ONU: vers de nouvelles sanctions contre la Corée du Nord?

11 Septembre, 2016, 01:48 | Auteur: Ruben Ruiz

Le Conseil de sécurité de l'ONU a décidé vendredi soir de s'atteler à une nouvelle résolution pour imposer des sanctions à Pyongyang. De son côté, l'Agence internationale de l'énergie atomique (AIEA) a souligné que "c'est une violation flagrante de nombreuses résolutions du Conseil de sécurité de l'ONU et d'un mépris total des demandes répétées de la communauté internationale".

La Corée du Nord étant une dictature, il n'est pas possible de vérifier ces affirmations de manière indépendante.

En procédant vendredi à son cinquième essai nucléaire, le jour du 68e anniversaire de sa fondation, la Corée du Nord a annoncé maîtriser désormais le montage d'une ogive sur un missile balistique, faisant monter d'un cran une menace que les Nations unies se sont montrées impuissantes à contenir.

Les 15 membres du Conseil de sécurité ont affirmé vendredi en fin de journée que les diplomates travailleraient activement pour donner suite à son engagement de "prendre d'autres mesures importantes" advenant d'autres gestes de défiance de la Corée du Nord.

La Chine avait plus tôt vendredi fait part de sa "ferme" opposition à l'essai nucléaire. "Nos scientifiques nucléaires ont mené un essai d'explosion nucléaire d'une tête nucléaire nouvellement mise au point, sur le site d'essais nucléaires dans le nord du pays", a déclaré une présentatrice à la télévision nord-coréenne. "Cette explosion de 10 kilotonnes, c'était presque deux fois plus que le quatrième essai nucléaire et légèrement moins que le bombardement d'Hiroshima, qui avait été mesuré à 15 kilotonnes environ", a expliqué Kim Nam-Wook, de l'agence météorologique sud-coréenne. La présidente sud-coréenne, Park Geun-Hye, a, quant à elle, qualifié l'essai d'acte "d'autodestruction" qui isolera encore davantage Pyongyang. Pour l'heure, les experts penchent d'après les données préliminaires, pour l'hypothèse d'un engin classique.

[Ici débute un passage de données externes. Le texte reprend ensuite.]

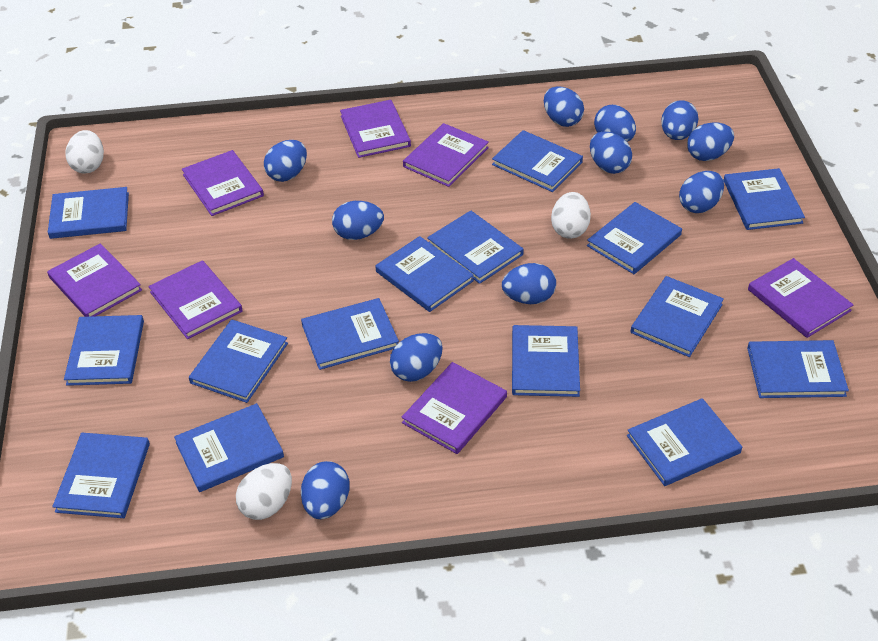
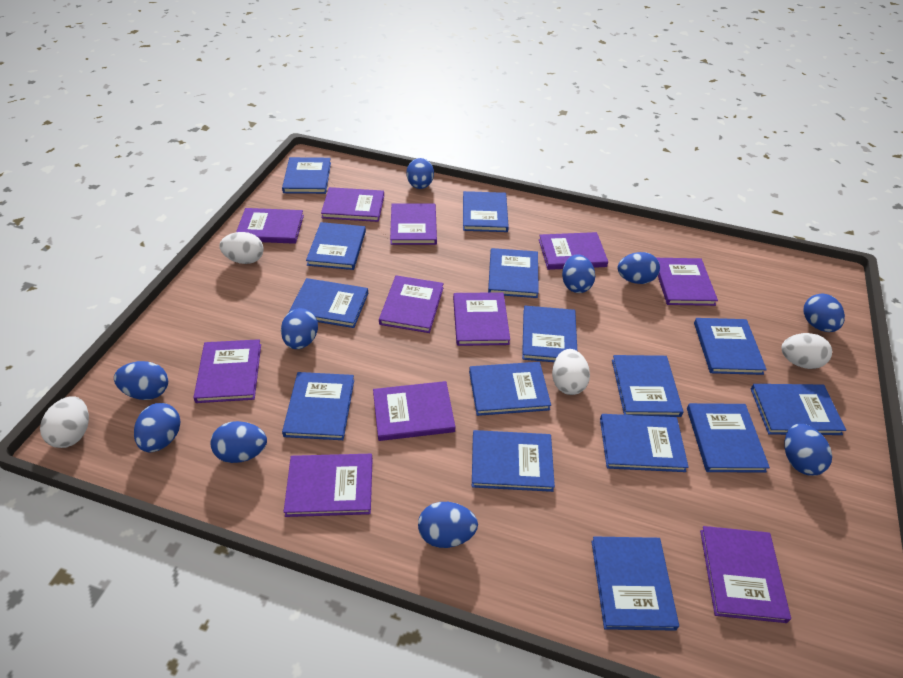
blue egg: 11 -> 10
purple book: 7 -> 11
white egg: 3 -> 4

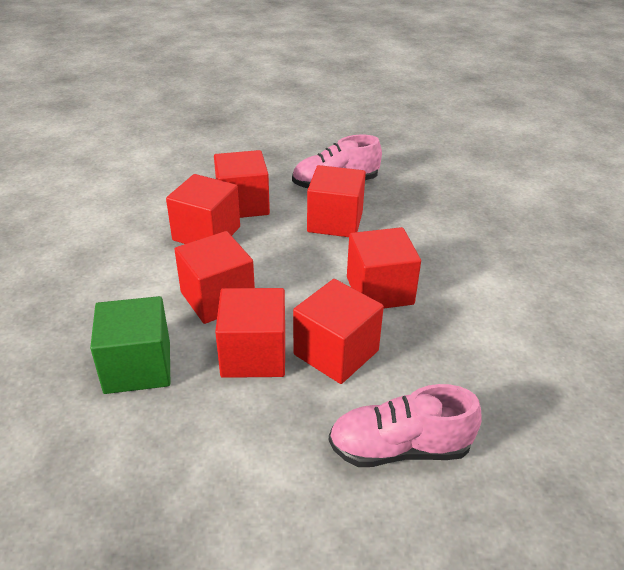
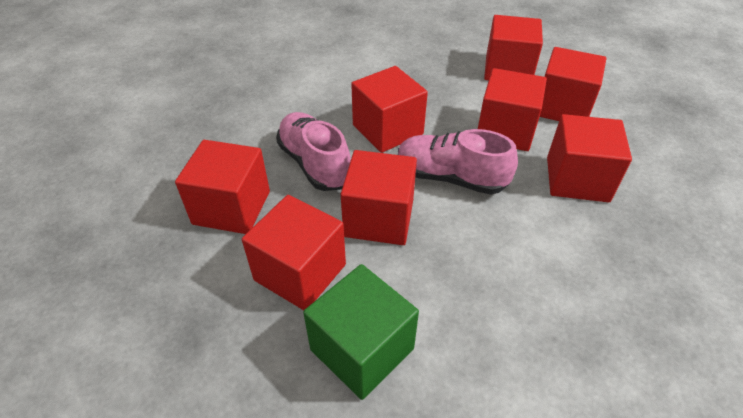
red cube: 7 -> 8

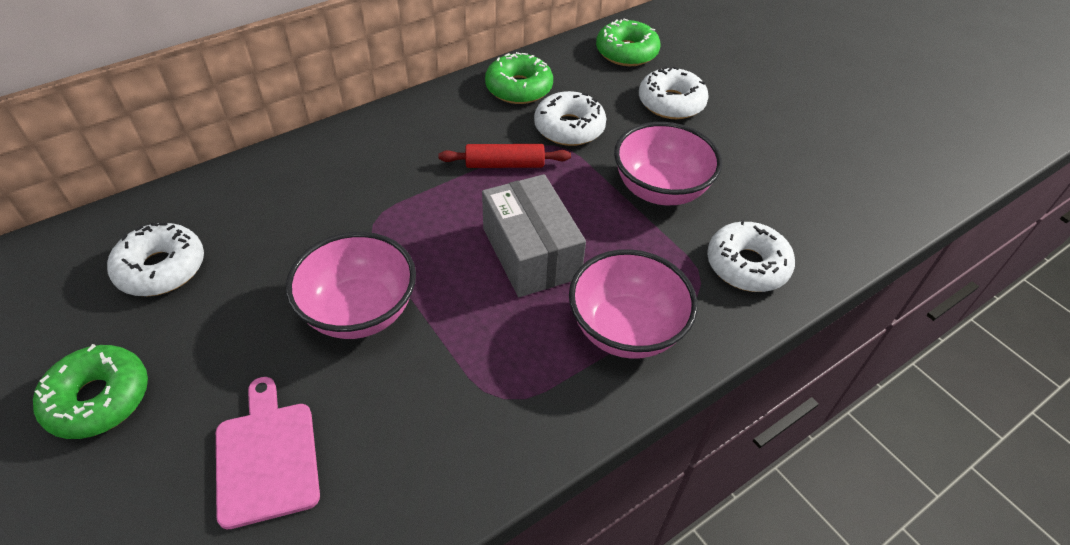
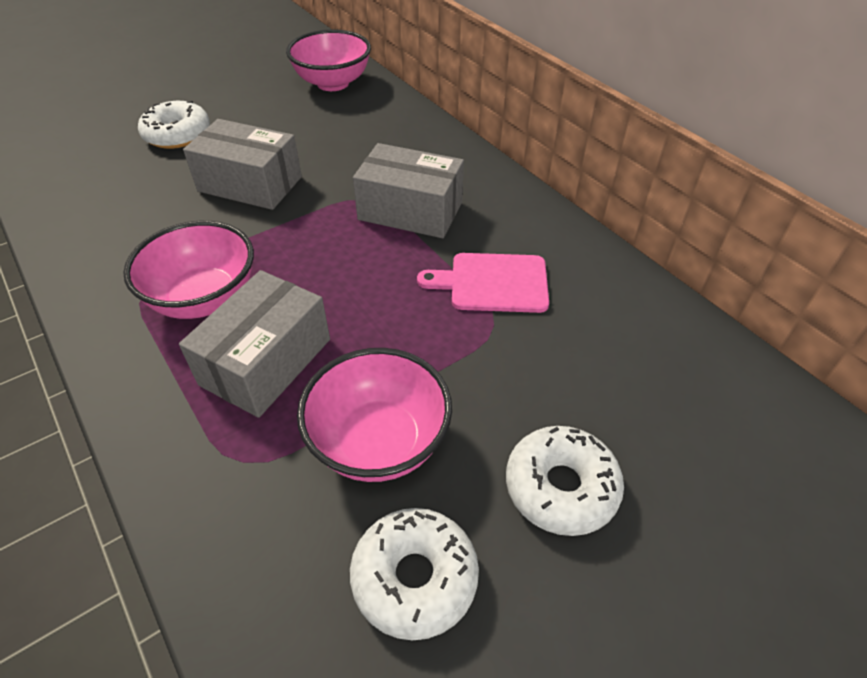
green donut: 3 -> 0
grey box: 1 -> 3
red rolling pin: 1 -> 0
white donut: 4 -> 3

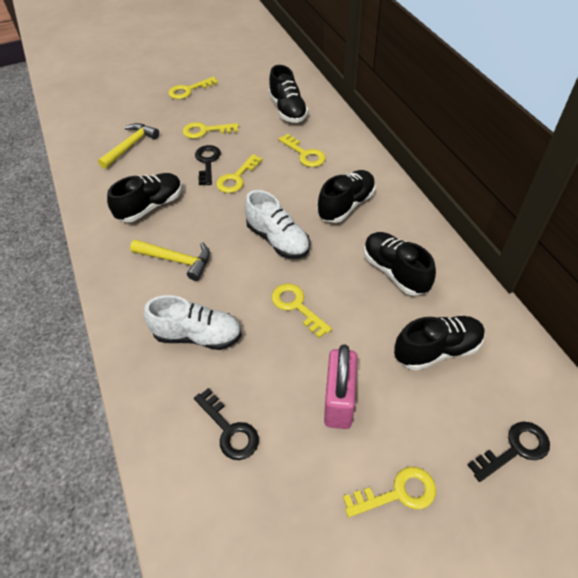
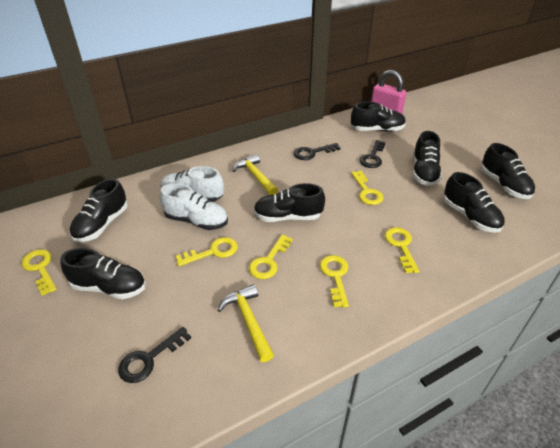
black shoe: 5 -> 7

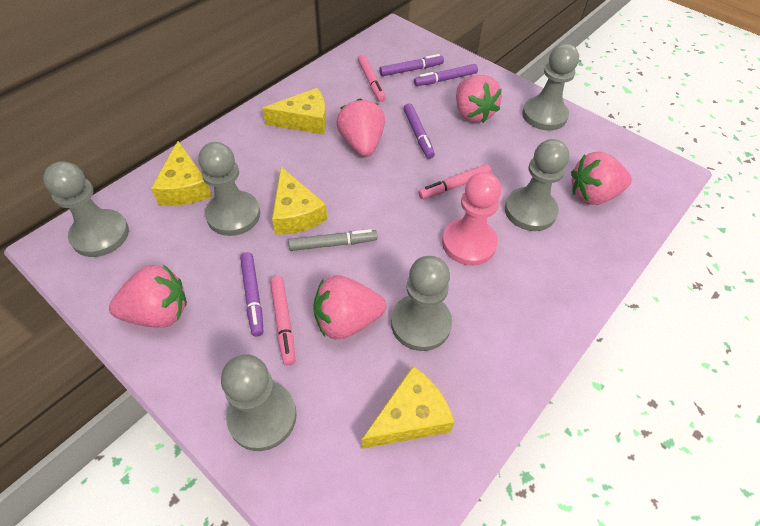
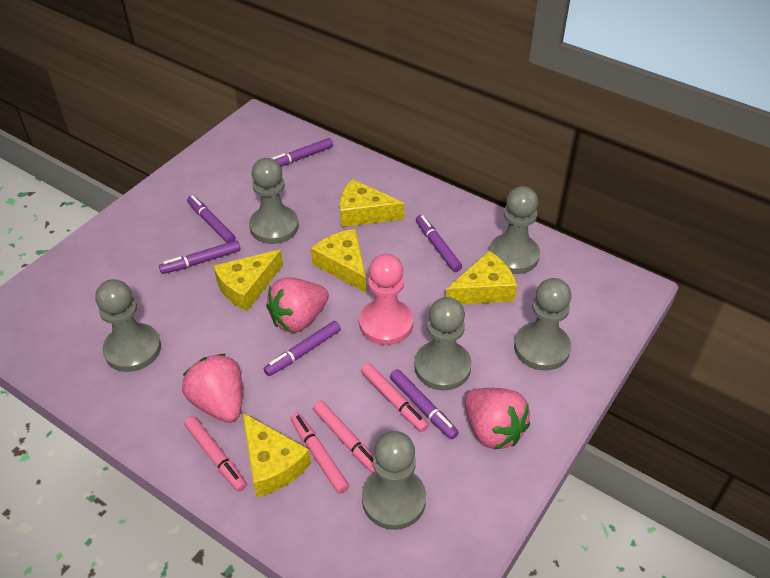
grey marker: 1 -> 0
pink marker: 3 -> 4
pink strawberry: 5 -> 3
purple marker: 4 -> 6
yellow cheese: 4 -> 5

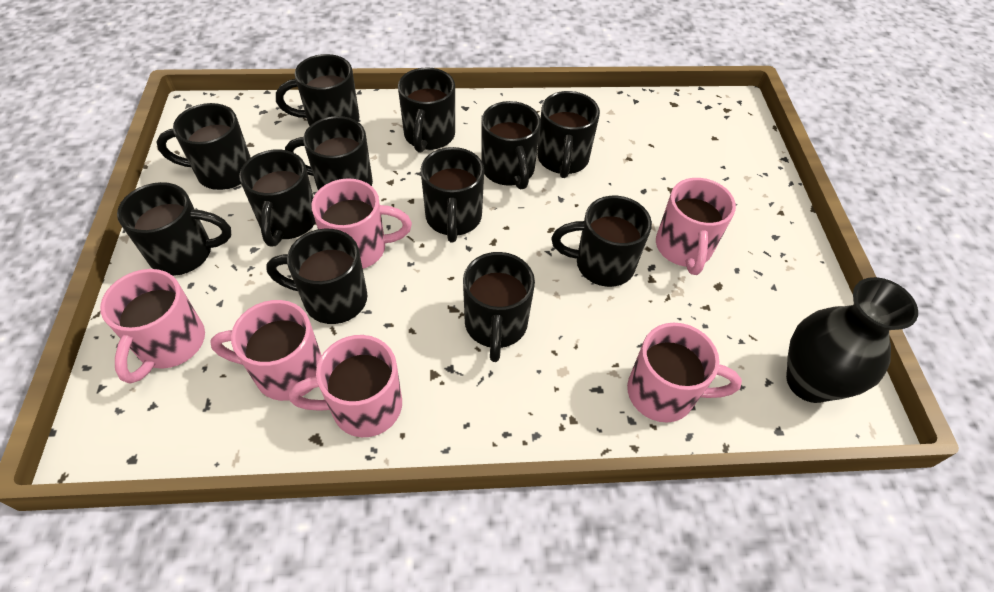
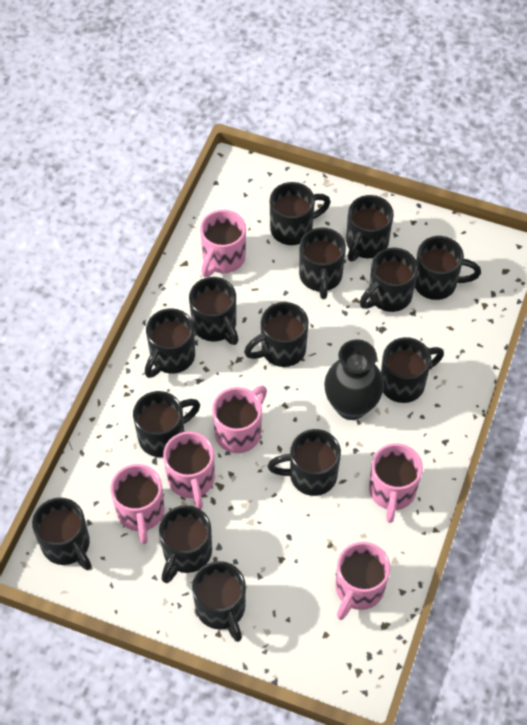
black mug: 12 -> 14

Pyongyang avait affirmé que son quatrième essai nucléaire, le 6 janvier, avait porté sur une bombe à hydrogène. L'évaluation va être difficile, souligne Melissa Hanham, experte à l'Institut Middlebury des études internationales.

Chef suprême de la République populaire démocratique de Corée, Kim Jong Un, 33 ans, poursuit sa politique d'intimidation envers Séoul, son ennemi héréditaire depuis la partition de la péninsule en 1953. La Chine cherche à éviter un effondrement du régime nord-coréen qui créerait une crise à sa frontière et ferait pencher la balance du côté américain. "De toute évidence, le Japon et la Corée du Sud, en particulier, sont profondément préoccupés en raison de leur proximité" géographique avec la Corée du Nord, a relevé M. Kerry. Le journal s'en prend à la condamnation par MPark, lors d'un récent entretien avec le président américain, Barack Obama, des derniers essais balistiques nord-coréens.